Henry Okah’s conviction a lesson to terrorists — Aturu, others

Henry Okah Two lawyers, Mr Bamidele Aturu and Mr Fred Agbaje, on Monday described the conviction of Henry Okah by a South African court as a lesson to terrorists that there is no hiding place for terrorists.

They spoke in interviews with the News Agency of Nigeria (NAN) in Lagos, just as the Civil Liberties Organisation (CLO) also said the conviction was a wake-up call for Nigeria to step up the fight against terror.

A South African court on Monday found Okah guilty of master-minding the 2010 car bombings which killed 12 people in Abuja.

Okah was convicted of all the 13 counts related to the offence.

“It clearly showed that there is no tolerance the world over for terrorism.

“The world is so small that those who intend to commit crimes must factor that in,’’ Aturu, a human rights lawyer, told NAN.

On whether South Africa could still extradite Okah, Aturu said that Okah would serve his jail term in South Africa except Nigeria had a treaty with South Africa on exchange of prisoners.

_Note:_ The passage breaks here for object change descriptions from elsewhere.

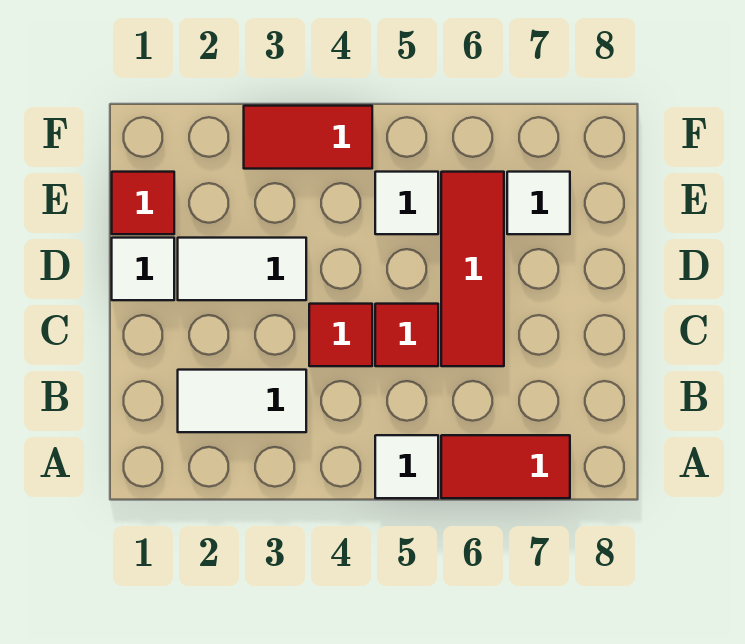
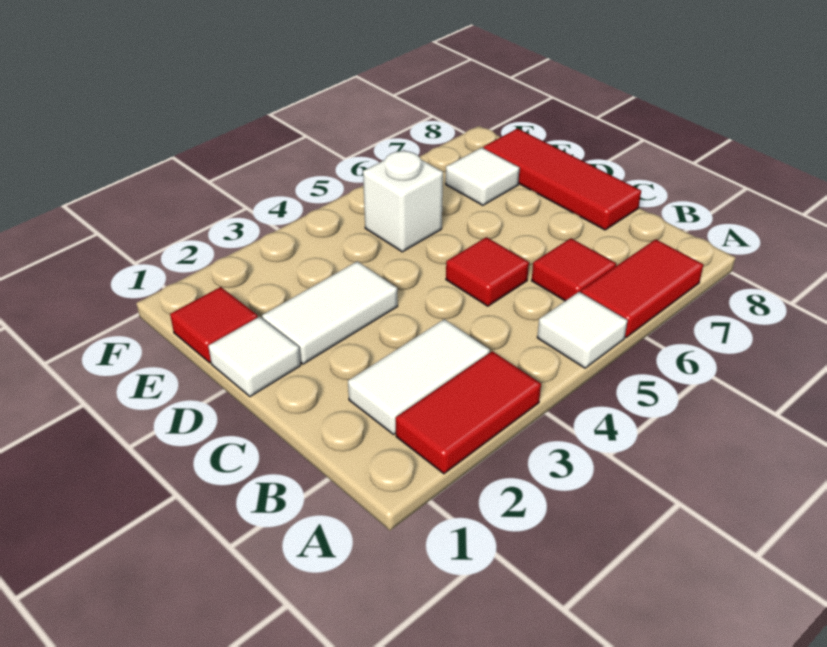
red 1x1 tile [309,304,372,366] -> red 1x1 tile moved to [532,238,616,301]
red 1x3 tile [441,172,504,366] -> red 1x3 tile moved to [483,129,641,230]
white 1x1 tile [375,172,438,234] -> white 1x1 brick [363,150,443,252]
red 1x2 tile [244,106,372,169] -> red 1x2 tile moved to [396,351,541,474]

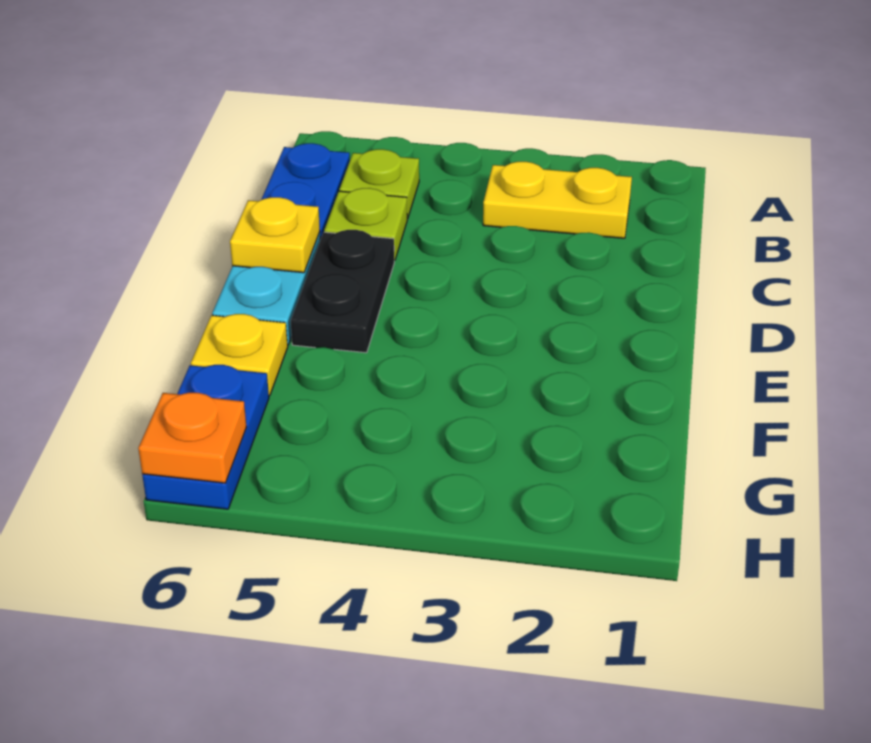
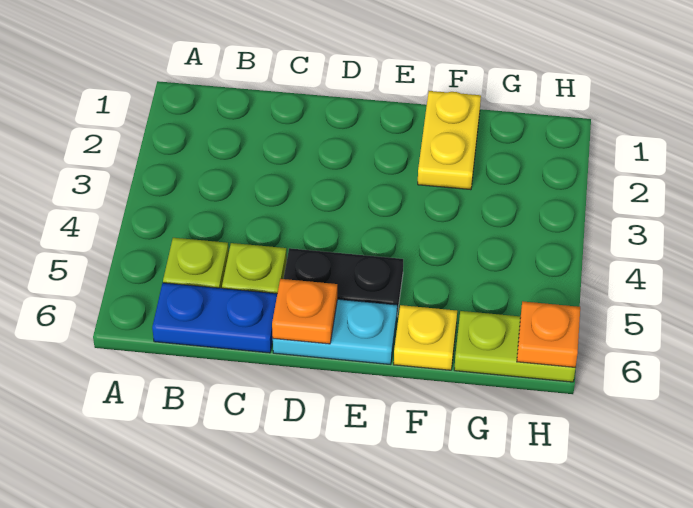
yellow 1x2 plate [483,162,632,238] -> yellow 1x2 plate moved to [418,91,481,190]
yellow 1x1 plate [230,197,320,273] -> orange 1x1 plate [272,279,337,344]
blue 1x2 plate [142,365,269,509] -> lime 1x2 plate [454,311,576,382]

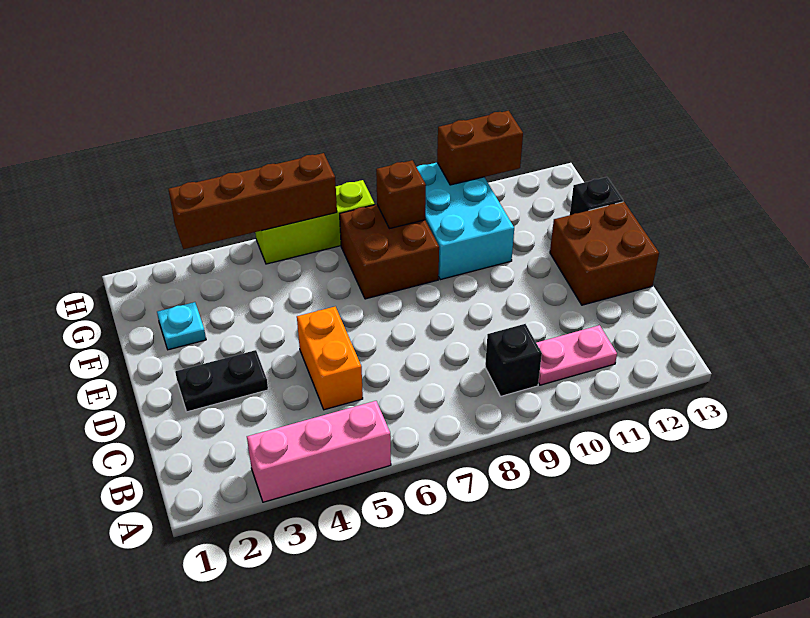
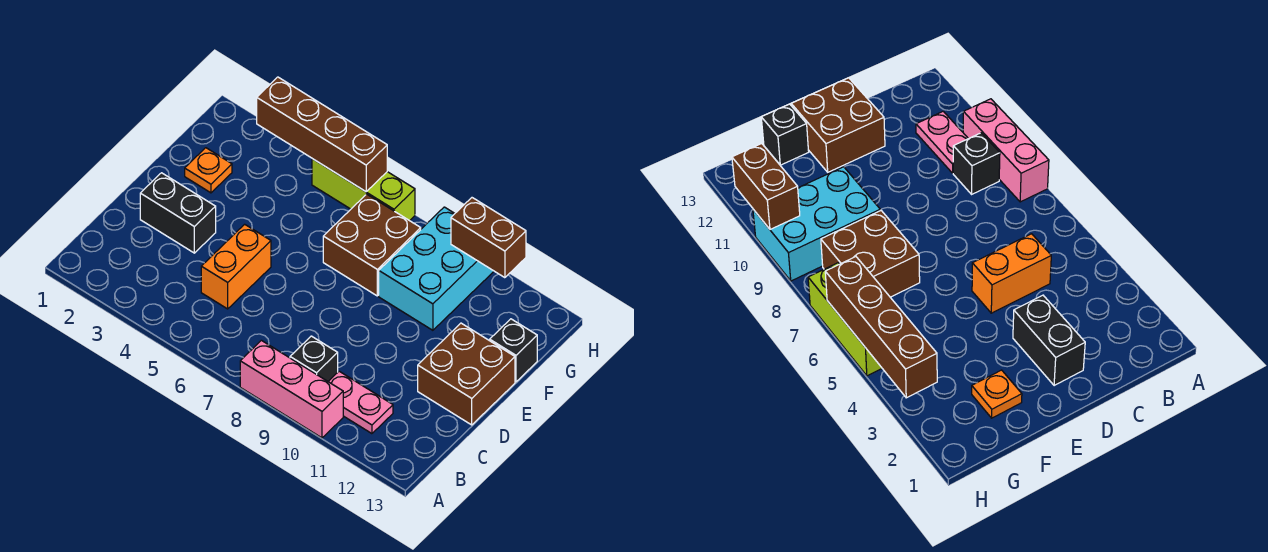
pink 1x3 brick [247,401,391,502] -> pink 1x3 brick moved to [240,340,343,438]
black 1x2 plate [175,350,268,412] -> black 1x2 brick [140,173,216,253]
cyan 1x1 plate [157,302,206,350] -> orange 1x1 plate [185,148,232,193]
brown 1x1 brick [376,160,426,229] -> none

Also speaking, Agbaje described the conviction as a pointer that those who committed crimes in Nigeria and ran must be caught no matter where they ran to.

He said that although Okah had a right to appeal the judgment, it showed that the rule of law in South Africa had some meaningful reasons to have convicted the Nigerian.

“The court could not have convicted him if there were no facts,’’ the constitutional lawyer said.

In his reaction, the Lagos State Chairman of the CLO, Mr Ehi Omokhuale, told NAN that the only sad thing about Okah’s conviction was that “charity which should have begun from home, began from outside Nigeria.

“It is shameful that those who escape justice in Nigeria are brought to book outside the country,’’ the CLO chairman said.

NAN reports that Okah, who lives in Johannesburg, was arrested on Oct. 2, 2010, a day after twin car bombs exploded in Abuja during the 50th anniversary of Nigeria’s independence and charged to court days after.

He had denied the charges, although the Movement for the Emancipation of the Niger Delta (MEND), a militant group he was alleged to led, said it had carried out the attack.

A Johannesburg High Court Judge, Neels Claassen, however, convicted Okah on charges ranging from conspiracy to commit terrorism to detonating explosives.

The judge set Jan. 31 for sentencing of Okah.